In a note issued today (09/04/13), Jooste says that historically, the performance of emerging market assets, including those in emerging Asia, have been heavily supported by low interest rates and, more recently, liquidity provided by Fed easing. He writes: “As a result, investors have begun to question whether emerging market equity performance can be sustained were the Fed to begin winding down its asset purchases. Additionally, investors are worried that were the U.S. dollar to continue its recent appreciation, this may pose a headwind to Emerging Market Asia.
However he says the actions of the Bank of Japan may well offset at least some of the risk from emerging market equity.
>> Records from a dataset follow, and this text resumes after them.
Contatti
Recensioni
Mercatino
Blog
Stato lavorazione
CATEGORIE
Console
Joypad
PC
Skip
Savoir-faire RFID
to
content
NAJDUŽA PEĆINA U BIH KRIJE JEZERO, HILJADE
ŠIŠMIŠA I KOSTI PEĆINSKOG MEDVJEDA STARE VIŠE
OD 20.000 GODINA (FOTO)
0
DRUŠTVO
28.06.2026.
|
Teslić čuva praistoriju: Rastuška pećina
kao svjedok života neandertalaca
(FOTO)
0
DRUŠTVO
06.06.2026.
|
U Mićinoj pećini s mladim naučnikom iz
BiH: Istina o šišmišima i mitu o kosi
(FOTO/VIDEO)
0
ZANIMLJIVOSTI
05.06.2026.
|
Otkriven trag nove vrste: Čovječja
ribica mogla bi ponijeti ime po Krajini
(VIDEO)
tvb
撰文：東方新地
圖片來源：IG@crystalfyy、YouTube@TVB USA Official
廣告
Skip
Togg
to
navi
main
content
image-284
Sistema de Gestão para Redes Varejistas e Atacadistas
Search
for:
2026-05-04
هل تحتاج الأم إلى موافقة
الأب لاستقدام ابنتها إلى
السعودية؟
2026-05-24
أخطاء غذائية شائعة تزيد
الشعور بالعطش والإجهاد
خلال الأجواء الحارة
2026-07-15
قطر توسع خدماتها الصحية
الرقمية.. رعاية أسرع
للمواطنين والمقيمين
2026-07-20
“While part of the new BoJ liquidity will likely end up in the Japanese stock market, we believe some will also flow to Japan’s neighbouring emerging markets. Flows data suggest that Japanese investment flows into international assets denominated in EM currencies have already begun. This trade may gain momentum, in our view, if the threat of yen appreciation is now reduced by the new stance of the BoJ. This trend may even offset some risk from lower liquidity support when QE3 by the Fed ends.”
“It is often underestimated how key the actions of the Bank of Japan are to this region in terms of liquidity support and an easing of financial conditions in emerging Asia. At present, the Fed continues asset purchases at a rate of $85 billion per month – a considerable amount of money supply. Were such easing to cease towards end-2013, asset markets in emerging Asia would likely suffer some short-term volatility. However, from now to end-2014, the BoJ will make gross purchases of Japanese government securities of JPY7 trillion per month, or over $70 billion. This is a sizeable amount that could offset much of the possible reduced liquidity by the Fed, in turn supporting emerging Asia.”
He also says that the recent appreciation of the dollar may also be increasing the risk appetite.
“Since the financial crisis, episodes of U.S. dollar appreciation have often been driven by risk-averse investor sentiment, due either to weakening economic indicators or to the eurozone financial crisis. Yet recently, the U.S. dollar has been appreciating due to better U.S. economic data relative to global activity. This has actually lifted risk appetite which we believe should prove beneficial for emerging Asia assets.”
He also notes that many emerging market economies have cut back on foreign owned debt while a weaker yen may help countries such as Thailand which rely on Japanese imports for local production.
“Since the onset of the global financial crisis, many EM Asian economies have reduced the scale of foreign debt to foreign savings reserves (notably India and Thailand, by around 0.5 per cent of respective GDP each) – i.e. they are less economically vulnerable to lower U.S. dollar liquidity. Having built up foreign currency holdings through export-led growth strategies, many open EM Asian economies may be able to reduce the potentially harmful effects of a strengthening greenback on debt servicing costs. Foreign savings buffers also reduce sensitivity to hot money outflows, should a rising U.S. dollar pressure corporate borrowing costs and therefore investment returns.”
“A weaker yen lowers import costs for EM Asian nations that use Japanese imports in local production. Thai exporters stand particularly to gain from this development, in our view. Better Japanese economic growth may also support firmer demand for raw materials from local neighbours.”